I am doing file transfer from Synology DS1511+ NAS to Areca ARC5040 Non-NAS Raid System.
Synology connect direct to my Windows 7 64bit HTPC via Router.
Areca connect to my PC via USB 3.0
Both are RAID 5.
At the beginning of files transfer I can get a trasfer speed of 100MB/s, but it drop rapidly to only about 20MB/s in about one minute and stay.
With that low speed I need almost 2 days to finish transfer 2TB files.
Why? Is there anyway I can boost up the speed? THANKS.
I plug into other USB3.0 port from Asus Mobo, same thing, no improvement.
I am sure both Areca and HTPC is USB3.0 connected.
And the Areca is configured to USB3.0 connection.
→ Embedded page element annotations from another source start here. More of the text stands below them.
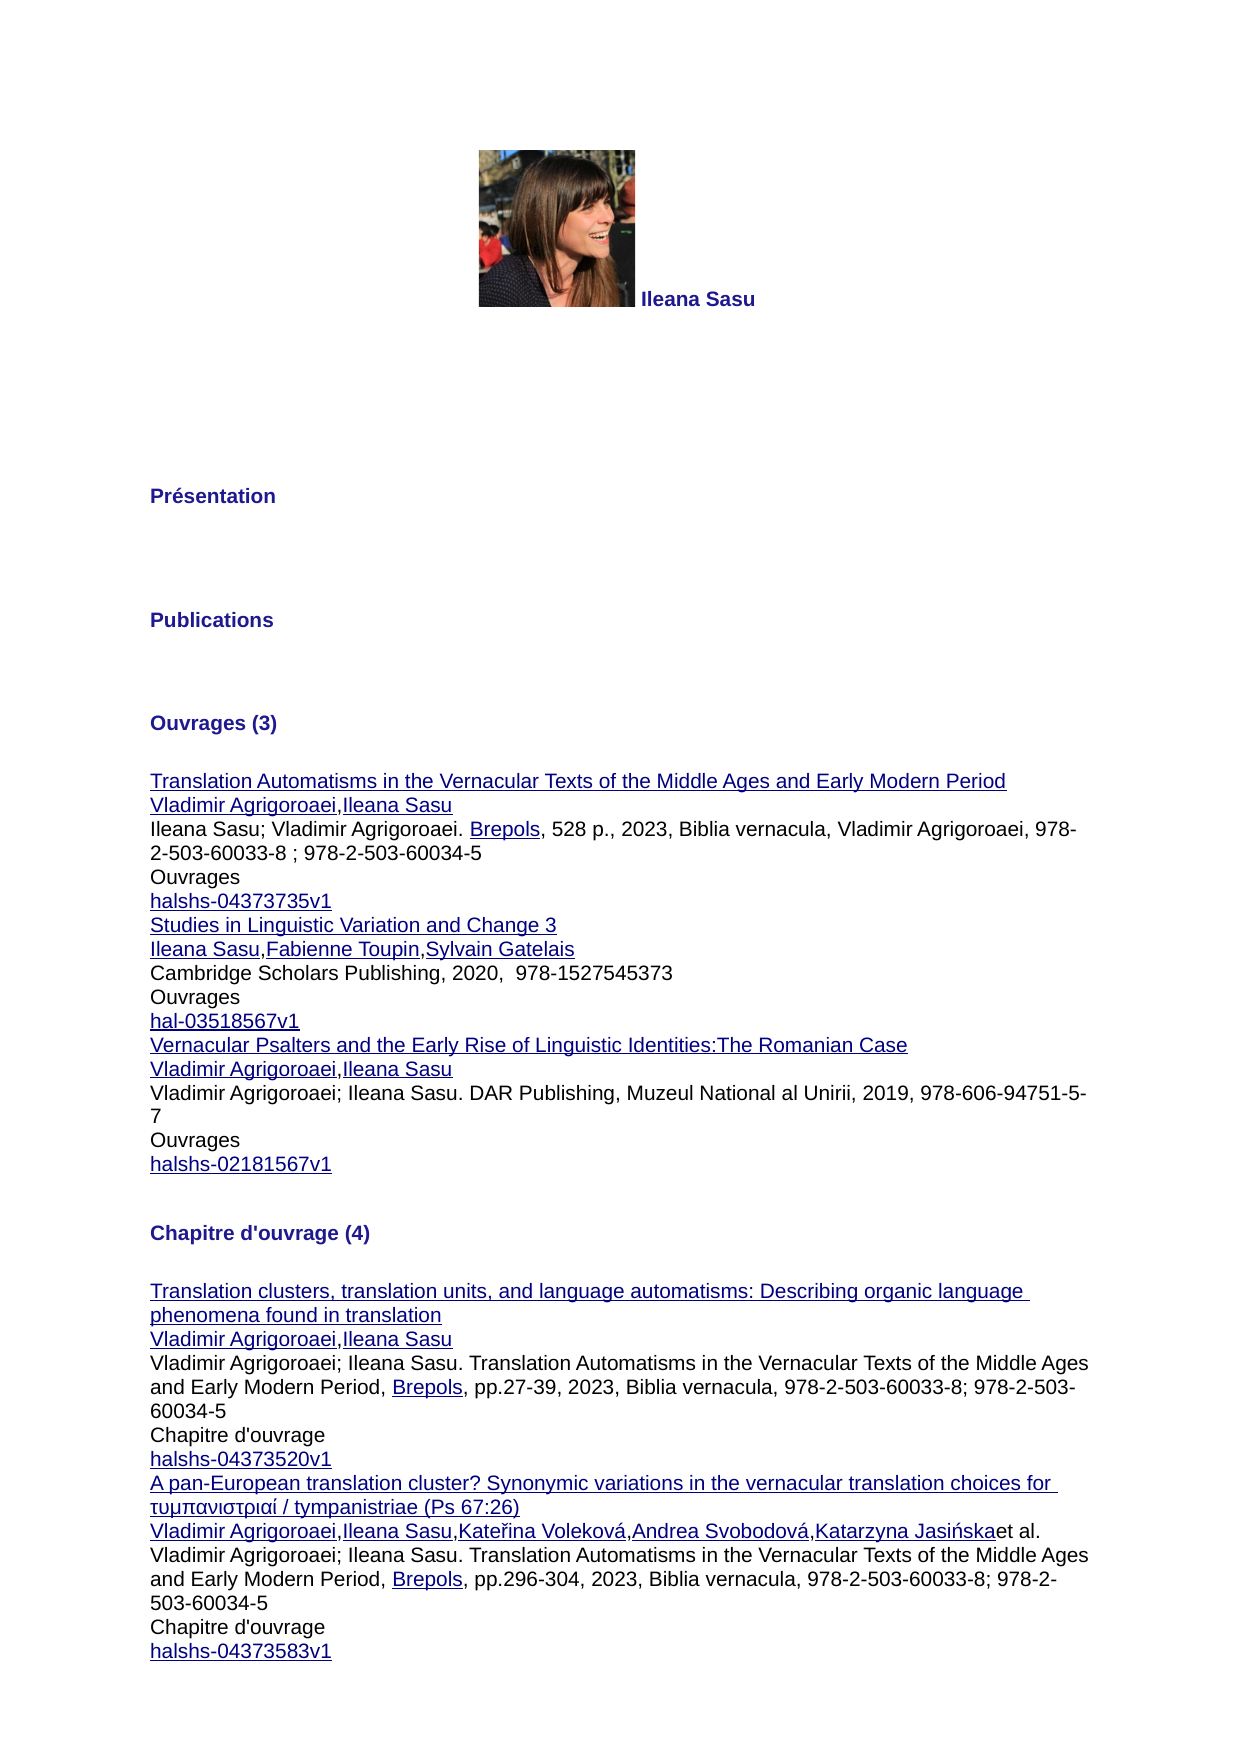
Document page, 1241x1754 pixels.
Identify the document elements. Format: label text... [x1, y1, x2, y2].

picture [478, 150, 636, 307]
table_cell A pan-European translation cluster? Synonymic variations in the vernacular translation choices for τυμπανιστριαί / tympanistriae (Ps 67:26) Vladimir Agrigoroaei,Ileana Sasu,Kateřina Voleková,Andrea Svobodová,Katarzyna Jasińskaet al. Vladimir Agrigoroaei; Ileana Sasu. Translation Automatisms in the Vernacular Texts of the Middle Ages and Early Modern Period, Brepols, pp.296-304, 2023, Biblia vernacula, 978-2-503-60033-8; 978-2-503-60034-5 Chapitre d'ouvrage halshs-04373583v1 [150, 1471, 1090, 1663]
table_header Translation Automatisms in the Vernacular Texts of the Middle Ages and Early Modern Period Vladimir Agrigoroaei,Ileana Sasu Ileana Sasu; Vladimir Agrigoroaei. Brepols, 528 p., 2023, Biblia vernacula, Vladimir Agrigoroaei, 978-2-503-60033-8 ; 978-2-503-60034-5 Ouvrages halshs-04373735v1 [150, 769, 1090, 913]
subtitle Ileana Sasu [150, 150, 1090, 311]
subtitle Publications [150, 607, 1090, 631]
subtitle Présentation [150, 483, 1090, 507]
subtitle Ouvrages (3) [150, 711, 1090, 734]
table_header Translation clusters, translation units, and language automatisms: Describing organic language phenomena found in translation Vladimir Agrigoroaei,Ileana Sasu Vladimir Agrigoroaei; Ileana Sasu. Translation Automatisms in the Vernacular Texts of the Middle Ages and Early Modern Period, Brepols, pp.27-39, 2023, Biblia vernacula, 978-2-503-60033-8; 978-2-503-60034-5 Chapitre d'ouvrage halshs-04373520v1 [150, 1279, 1090, 1471]
table_cell Vernacular Psalters and the Early Rise of Linguistic Identities:The Romanian Case Vladimir Agrigoroaei,Ileana Sasu Vladimir Agrigoroaei; Ileana Sasu. DAR Publishing, Muzeul National al Unirii, 2019, 978-606-94751-5-7 Ouvrages halshs-02181567v1 [150, 1033, 1090, 1176]
subtitle Chapitre d'ouvrage (4) [150, 1221, 1090, 1245]
table_cell Studies in Linguistic Variation and Change 3 Ileana Sasu,Fabienne Toupin,Sylvain Gatelais Cambridge Scholars Publishing, 2020, ‎ 978-1527545373 Ouvrages hal-03518567v1 [150, 913, 1090, 1032]
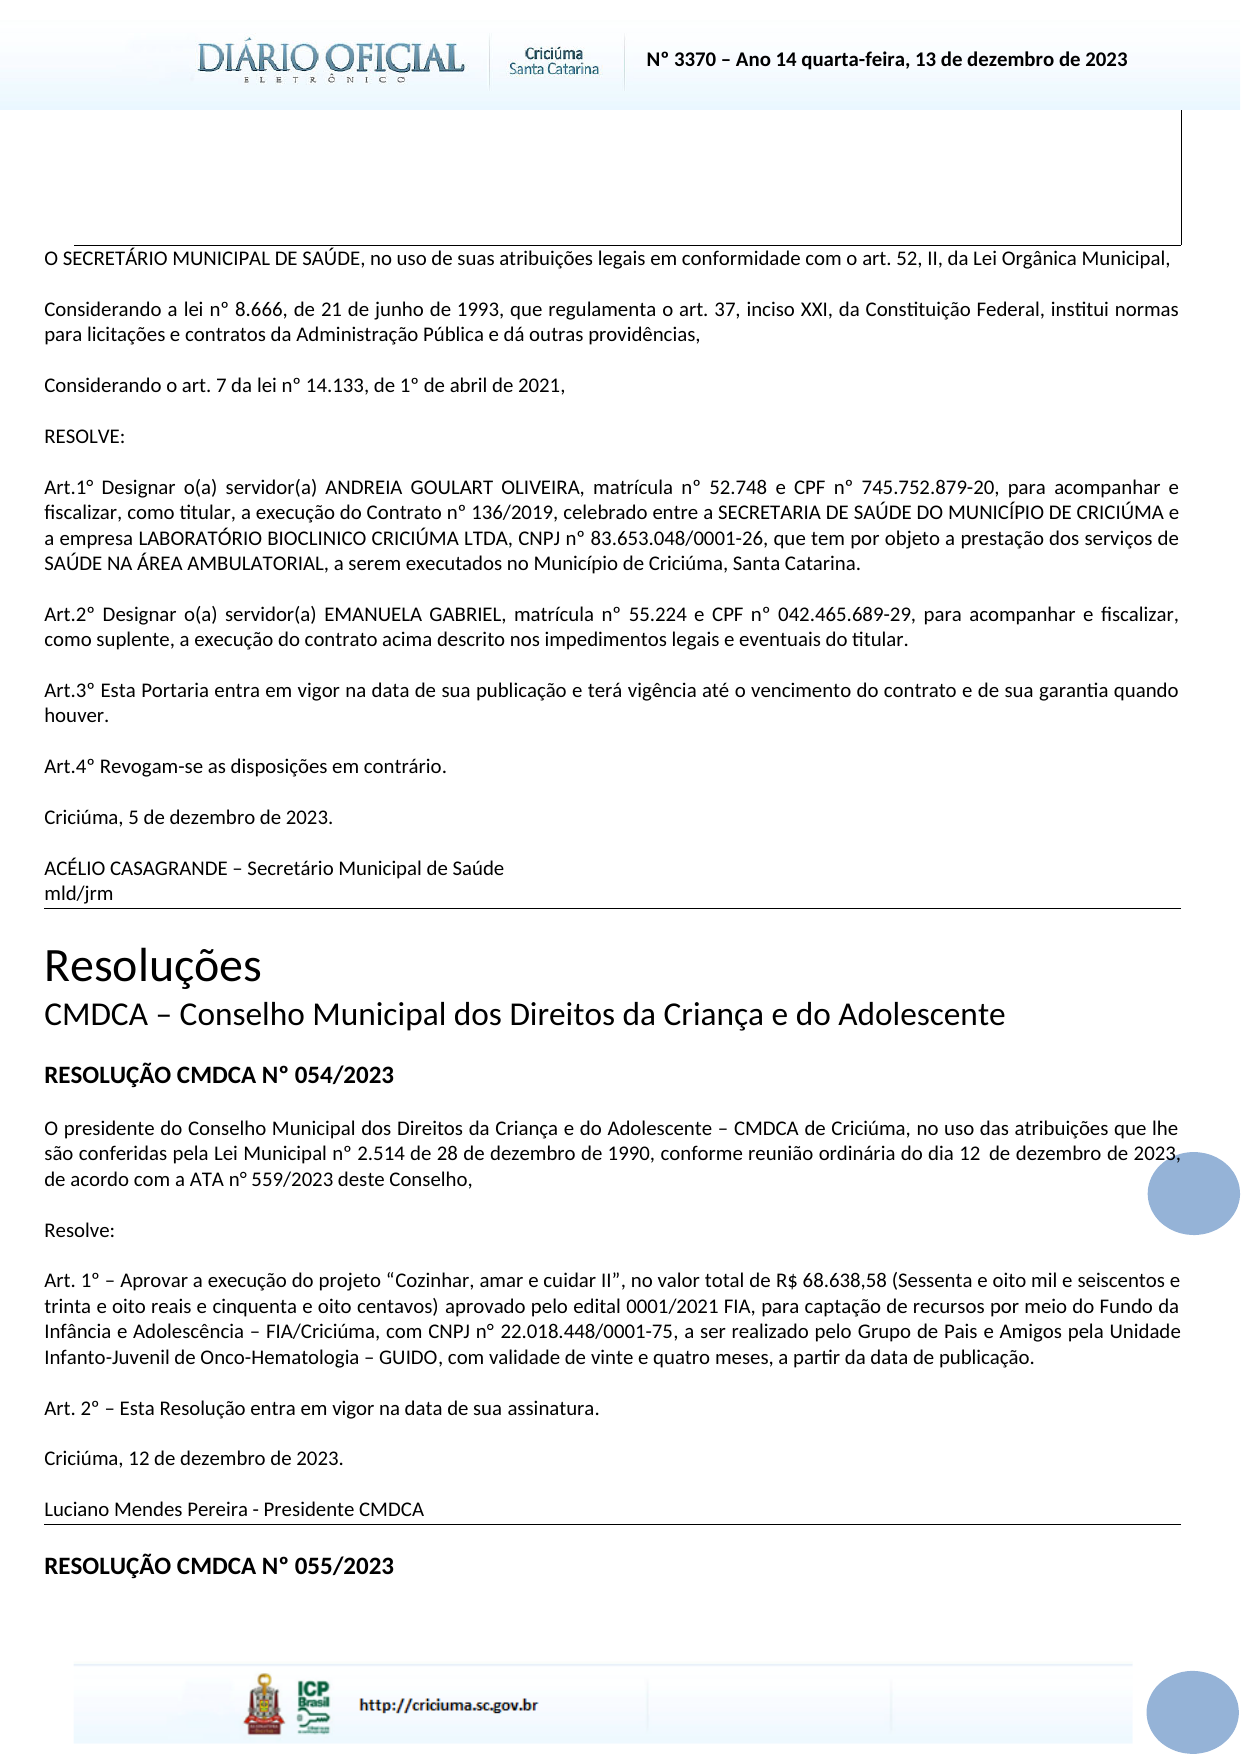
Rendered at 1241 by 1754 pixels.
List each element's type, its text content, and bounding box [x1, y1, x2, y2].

text Criciúma, 5 de dezembro de 2023. [44, 804, 1181, 830]
text CMDCA – Conselho Municipal dos Direitos da Criança e do Adolescente [44, 993, 1181, 1034]
text ACÉLIO CASAGRANDE – Secretário Municipal de Saúde [44, 855, 1181, 881]
text Art. 1º – Aprovar a execução do projeto “Cozinhar, amar e cuidar II”, no valor total de R$ 68.638,58 (Sessenta e oito mil e seiscentos e trinta e oito reais e cinquenta e oito centavos) aprovado pelo edital 0001/2021 FIA, para captação de recursos por meio do Fundo da Infância e Adolescência – FIA/Criciúma, com CNPJ n° 22.018.448/0001-75, a ser realizado pelo Grupo de Pais e Amigos pela Unidade Infanto-Juvenil de Onco-Hematologia – GUIDO, com validade de vinte e quatro meses, a partir da data de publicação. [44, 1268, 1181, 1369]
text Art.1° Designar o(a) servidor(a) ANDREIA GOULART OLIVEIRA, matrícula nº 52.748 e CPF nº 745.752.879-20, para acompanhar e fiscalizar, como titular, a execução do Contrato nº 136/2019, celebrado entre a SECRETARIA DE SAÚDE DO MUNICÍPIO DE CRICIÚMA e a empresa LABORATÓRIO BIOCLINICO CRICIÚMA LTDA, CNPJ nº 83.653.048/0001-26, que tem por objeto a prestação dos serviços de SAÚDE NA ÁREA AMBULATORIAL, a serem executados no Município de Criciúma, Santa Catarina. [44, 474, 1181, 576]
text RESOLUÇÃO CMDCA Nº 055/2023 [44, 1550, 1181, 1581]
text Art.3º Esta Portaria entra em vigor na data de sua publicação e terá vigência até o vencimento do contrato e de sua garantia quando houver. [44, 677, 1181, 728]
text O presidente do Conselho Municipal dos Direitos da Criança e do Adolescente – CMDCA de Criciúma, no uso das atribuições que lhe são conferidas pela Lei Municipal nº 2.514 de 28 de dezembro de 1990, conforme reunião ordinária do dia 12 de dezembro de 2023, de acordo com a ATA n° 559/2023 deste Conselho, [44, 1115, 1181, 1191]
text Art.2º Designar o(a) servidor(a) EMANUELA GABRIEL, matrícula nº 55.224 e CPF nº 042.465.689-29, para acompanhar e fiscalizar, como suplente, a execução do contrato acima descrito nos impedimentos legais e eventuais do titular. [44, 601, 1181, 652]
text mld/jrm [44, 881, 1181, 908]
text Criciúma, 12 de dezembro de 2023. [44, 1446, 1181, 1471]
text RESOLUÇÃO CMDCA Nº 054/2023 [44, 1059, 1181, 1090]
text Art.4º Revogam-se as disposições em contrário. [44, 753, 1181, 779]
text RESOLVE: [44, 423, 1181, 448]
text Luciano Mendes Pereira - Presidente CMDCA [44, 1496, 1181, 1524]
text Art. 2º – Esta Resolução entra em vigor na data de sua assinatura. [44, 1395, 1181, 1420]
text Considerando o art. 7 da lei nº 14.133, de 1º de abril de 2021, [44, 372, 1181, 398]
text O SECRETÁRIO MUNICIPAL DE SAÚDE, no uso de suas atribuições legais em conformidade com o art. 52, II, da Lei Orgânica Municipal, [44, 245, 1181, 271]
text Resoluções [44, 934, 1181, 993]
text Considerando a lei nº 8.666, de 21 de junho de 1993, que regulamenta o art. 37, inciso XXI, da Constituição Federal, institui normas para licitações e contratos da Administração Pública e dá outras providências, [44, 296, 1181, 347]
text Resolve: [44, 1217, 1181, 1242]
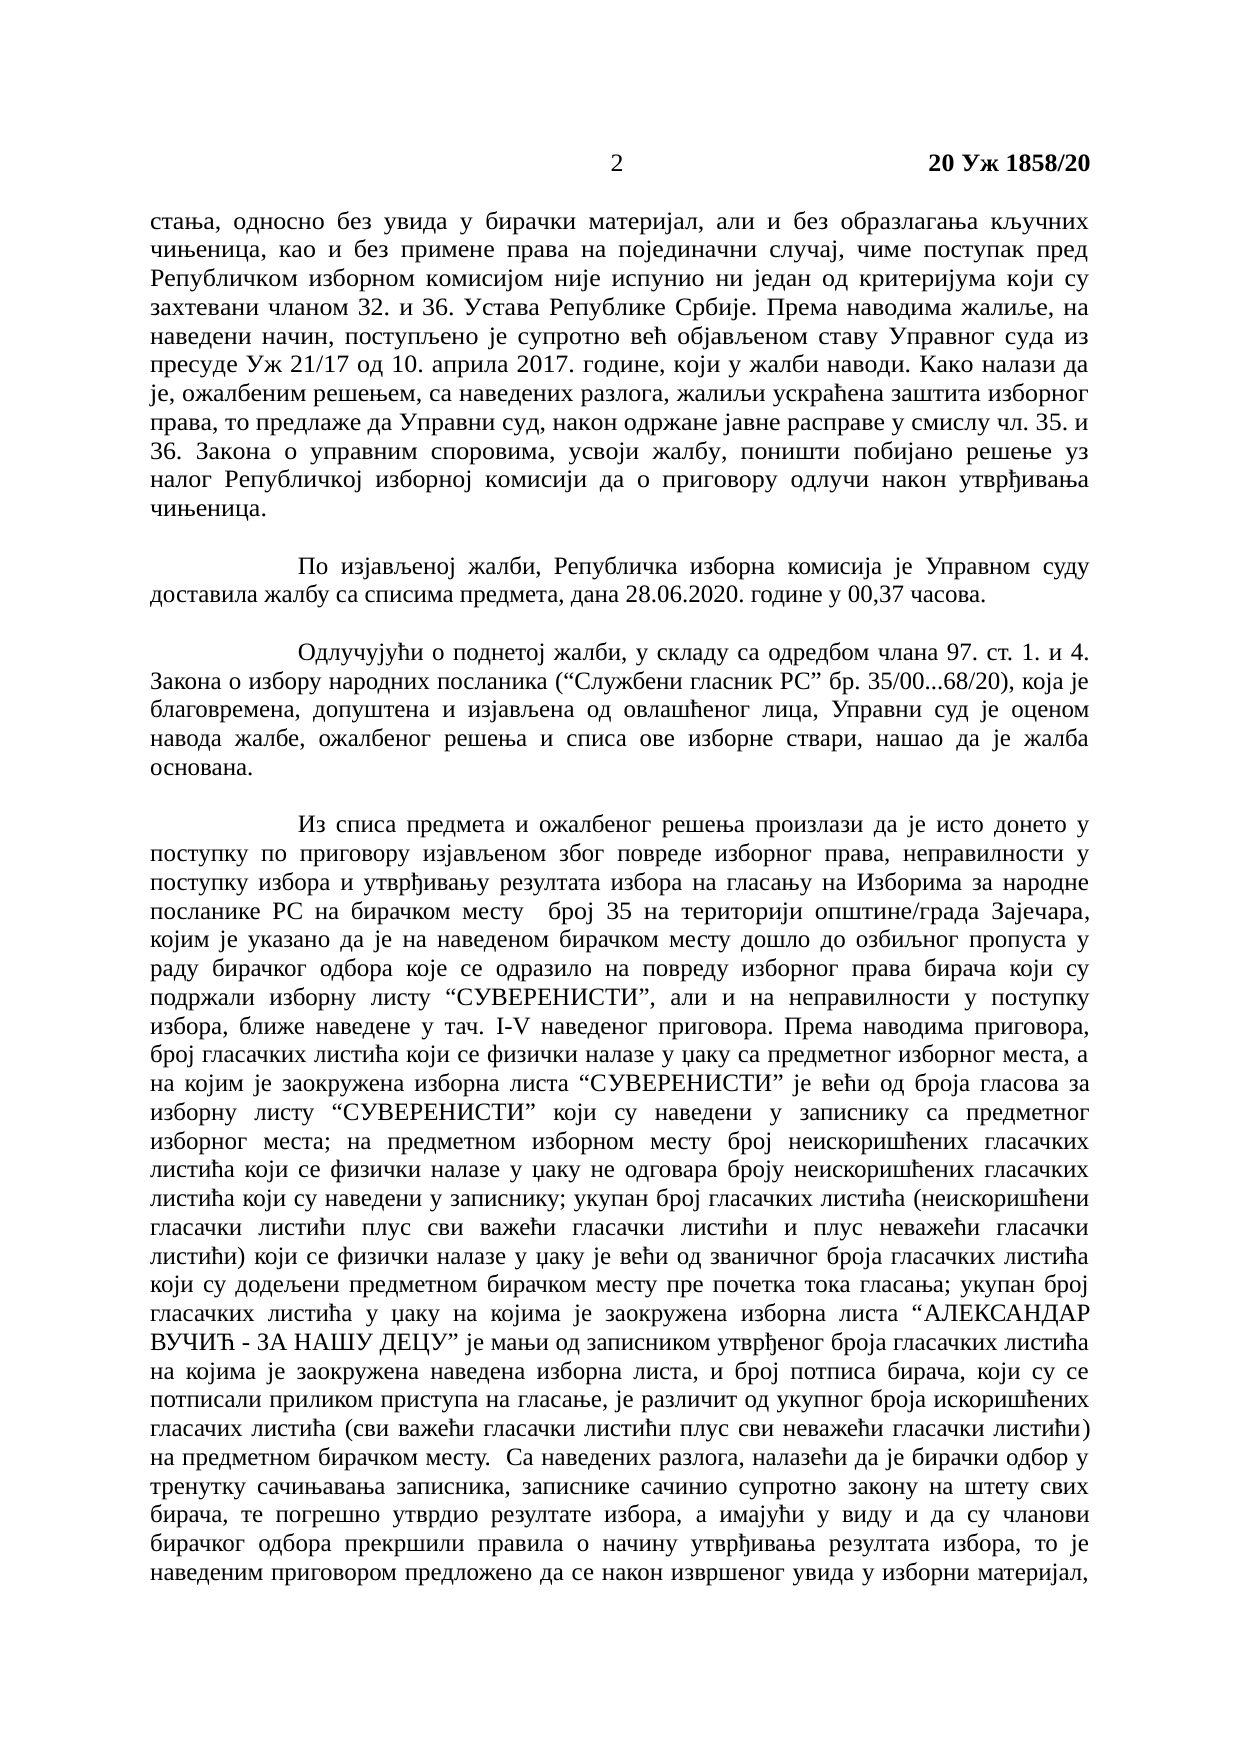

You probably hit by the file reading speed limit of your NAS. Those tiny processors in a cheap consumer routers are not fast enough to support fast transfer speed.
I get this new situation:
I create another 2 "Copy and Paste" files transfer.
Now it runs 3 data transfer at the same time, from same source and destination.
The speed are: 23MB/s, 8.85MB/s and 7.66 MB/s. I get roughly 39.51 MB/s total speed.
Why I can only get 23.1 MB/s when I run one file transfer only?
Instead of making other random tests, how about actually following a logical process of troubleshooting by eliminating variables one at a time. So far you don't know whether you're read speed limited from your NAS or write speed limited to the USB Areca array.
You can try copying a movie from the nas to a desktop PC. Windows has an option to view the transfer speed while it copies. Do the opposite with the USB Areca nas by writing a movie to it.
- Bad (or sub optimal) Ethernet cables - try different ones
- Bad configuration on the Cisco router - Double check
- Bad USB configuration for the Areca - Disconnect every USB device except for KB/mouse and the Areca. A lot of motherboards have two different USB 3.0 chipsets in them. The native Intel ones and something else, like an AS Media. Make sure the Areca is plugged into the native Intel 3.0 ports.
- Bad (or failing) HDD(s) connected to the Areca?
Edit: You don't need to have an SSD to check something like this. I can max out my gigabit when reading/writing from my network storage on regular spinning disks. You gotta make sure, your network is configured right. Try doing a few iperf tests.
First of all....never EVER start multiple file transfers in Windows (or any other OS for that matter), if you're reading/writing to the same set of disks and your disks are not SSDs. By that I mean, if you KNOW you're reading from different disks and writing to different disks for EACH file transfer, then you're fine, but otherwise it just kills the throughput.
You're just killing your throughput by reading/writing on different sectors of the drive and jumping between them because of the multiple transfers going at the same. Do one at a time (multiple files/directories in a single transfer is fine as they will be processed sequentially).
In addition, maxing out a gigabit connection is easy, with multiple file transfers, you're still limited to ~125MBps max in total.
Now, you have something really wrong with your environment. There's no way your throughput should be that low. "Something" is killing your throughput. As others have suggested, there's no choice but to start eliminating possibilities and testing component by component.
Seriously... stop with file transfers and start using iperf. You can find a compiled version and start running tests in a couple minutes. And unless you already did, but haven't mentioned, you should also being checking out your cables and all hardware in between. Until you do that, you really are wasting everyone's time - including yours!
I agree with the suggestions of going for a more methodical/scientific approach to narrowing down the potential cause of the problem.
That said, I would start at the Areca unit and work your way backwards from there. As I said above the symptoms (starting fast then slowing down substantially) points to a write bottleneck, not a reading one. If the bottleneck is on the writing end you'll generally see fast speeds until the write cache is full then it will slow down to the bottleneck speed, and that sounds like what the OP described.
I could be wrong, but I think it's the most logical place to start.